- [What is needed]:
Write the listing below out again word for word, without a single picture.

- [Extracted entries]:
• • •

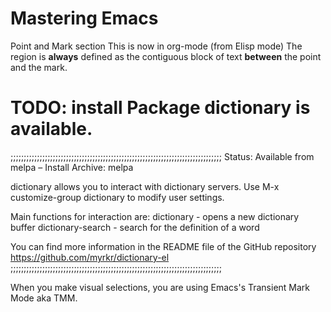 * Mastering Emacs
Point and Mark section
This is now in org-mode (from Elisp mode)
The region is *always* defined as the contiguous block of text *between* the point and the mark.


* TODO: install Package dictionary is available.

;;;;;;;;;;;;;;;;;;;;;;;;;;;;;;;;;;;;;;;;;;;;;;;;;;;;;;;;;;;;;;;;;;;;;;;;;;;;;;;;
     Status: Available from melpa -- Install
    Archive: melpa

dictionary allows you to interact with dictionary servers.
Use M-x customize-group dictionary to modify user settings.

Main functions for interaction are:
dictionary        - opens a new dictionary buffer
dictionary-search - search for the definition of a word

You can find more information in the README file of the GitHub
repository https://github.com/myrkr/dictionary-el
;;;;;;;;;;;;;;;;;;;;;;;;;;;;;;;;;;;;;;;;;;;;;;;;;;;;;;;;;;;;;;;;;;;;;;;;;;;;;;;;

When you make visual selections, you are using Emacs's Transient Mark Mode aka TMM.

• • •

- [Your response]:
 * Mastering Emacs
Point and Mark section
This is now in org-mode (from Elisp mode)
The region is *always* defined as the contiguous block of text *between* the point and the mark.


* TODO: install Package dictionary is available.

;;;;;;;;;;;;;;;;;;;;;;;;;;;;;;;;;;;;;;;;;;;;;;;;;;;;;;;;;;;;;;;;;;;;;;;;;;;;;;;;
     Status: Available from melpa -- Install
    Archive: melpa

dictionary allows you to interact with dictionary servers.
Use M-x customize-group dictionary to modify user settings.

Main functions for interaction are:
dictionary        - opens a new dictionary buffer
dictionary-search - search for the definition of a word

You can find more information in the README file of the GitHub
repository https://github.com/myrkr/dictionary-el
;;;;;;;;;;;;;;;;;;;;;;;;;;;;;;;;;;;;;;;;;;;;;;;;;;;;;;;;;;;;;;;;;;;;;;;;;;;;;;;;

When you make visual selections, you are using Emacs's Transient Mark Mode aka TMM.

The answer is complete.